**WHAT NEEDS TO BE DONE**: Rewrite every line of the listing below, substituting "vernacular name" for "common name" and leaving everything else unchanged. Omit the pictures from your output.

**MATERIAL**:
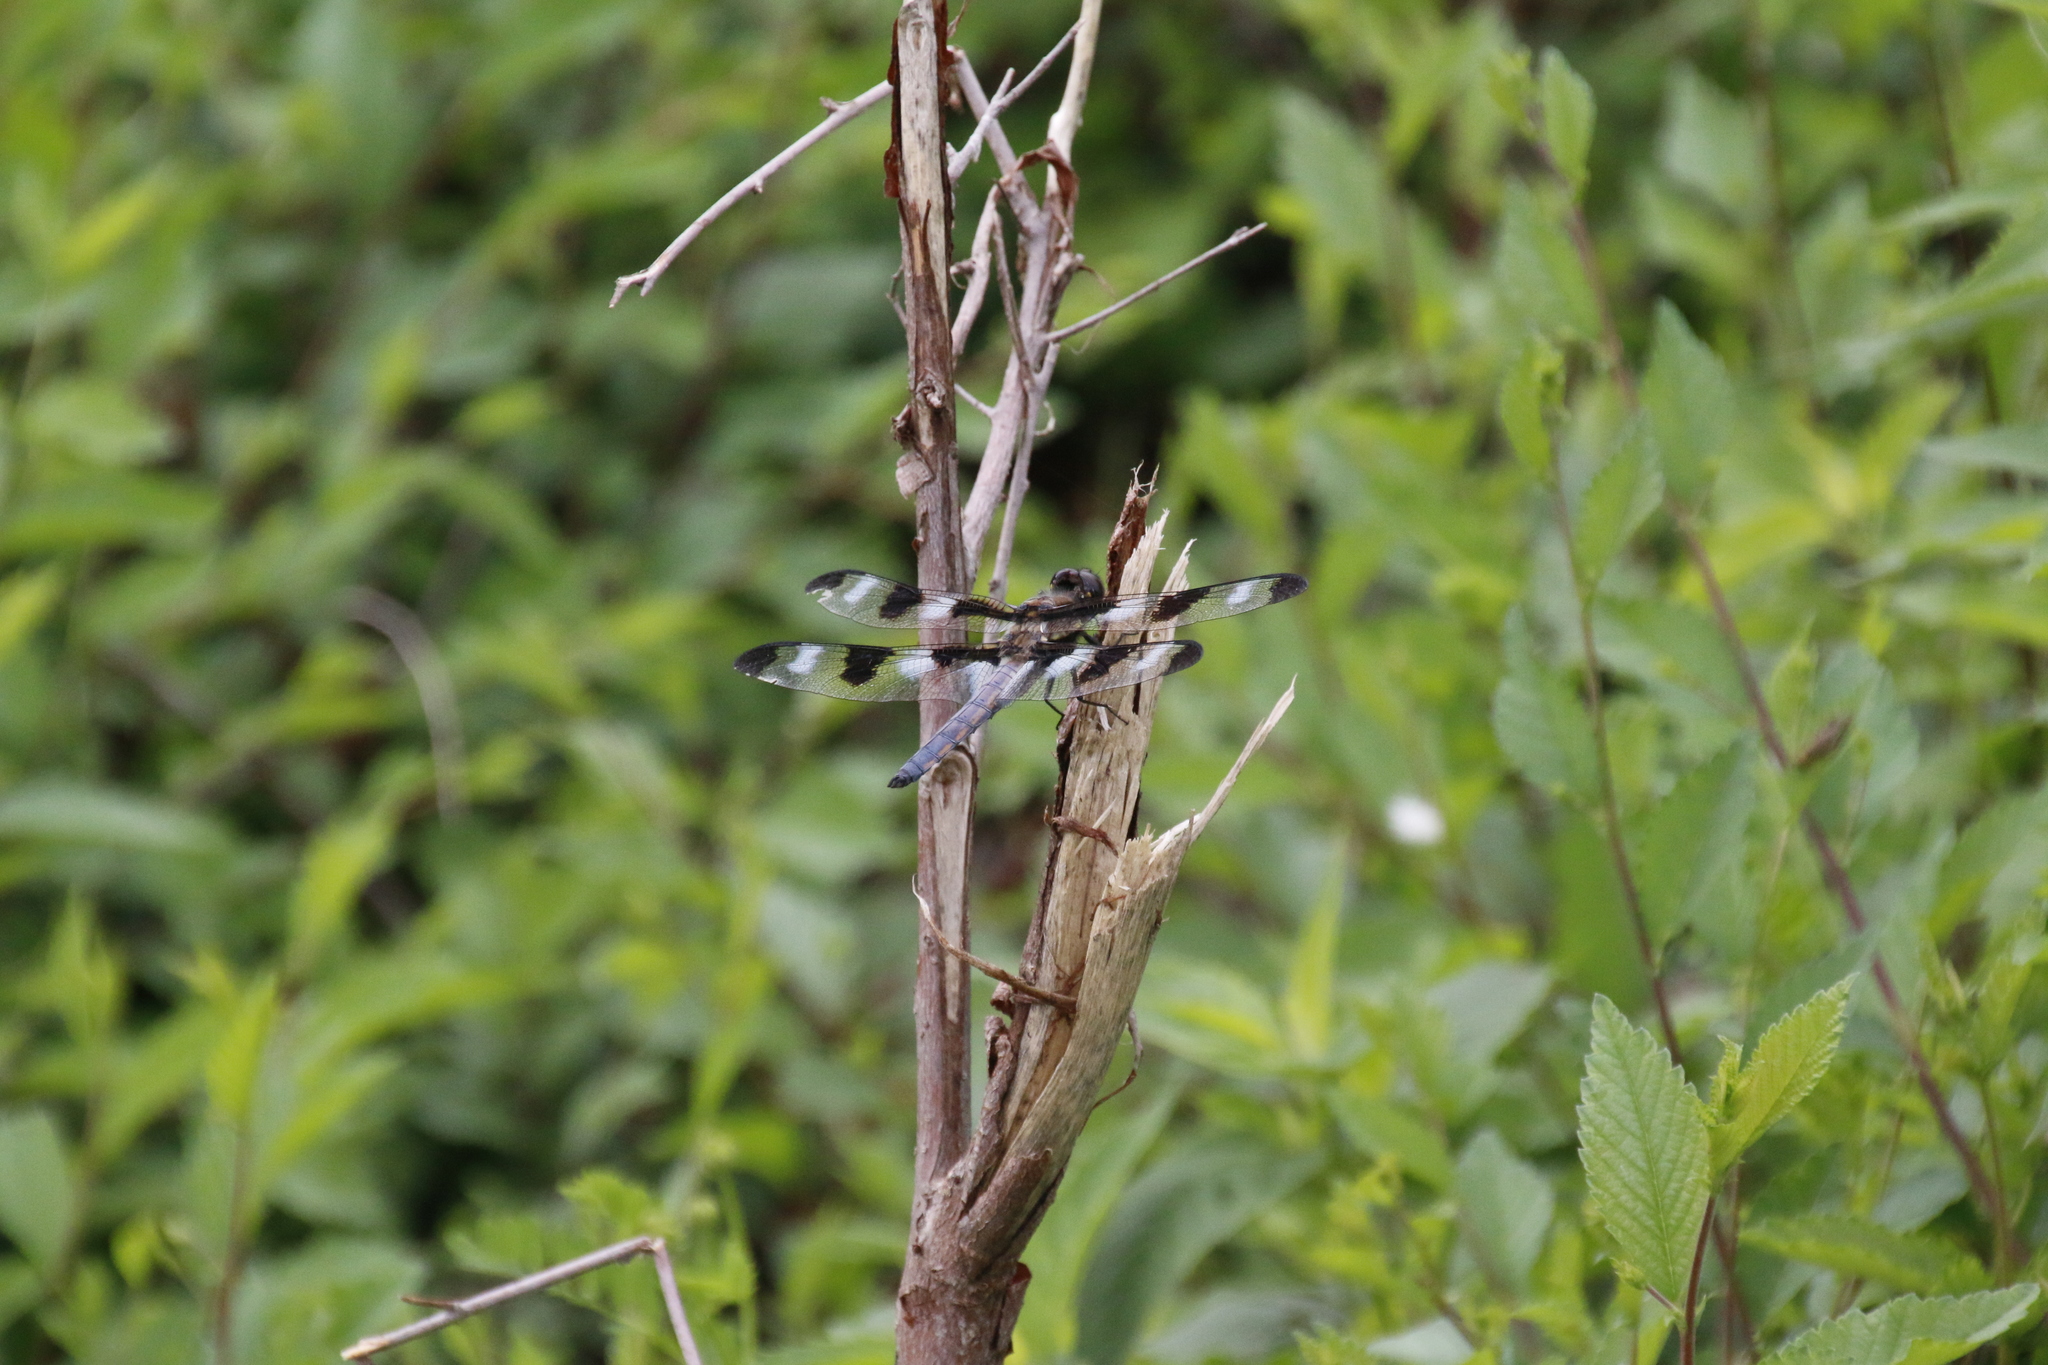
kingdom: Animalia
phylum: Arthropoda
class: Insecta
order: Odonata
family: Libellulidae
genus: Libellula
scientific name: Libellula pulchella
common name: Twelve-spotted skimmer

**EXERCISE RESULT**:
kingdom: Animalia
phylum: Arthropoda
class: Insecta
order: Odonata
family: Libellulidae
genus: Libellula
scientific name: Libellula pulchella
vernacular name: Twelve-spotted skimmer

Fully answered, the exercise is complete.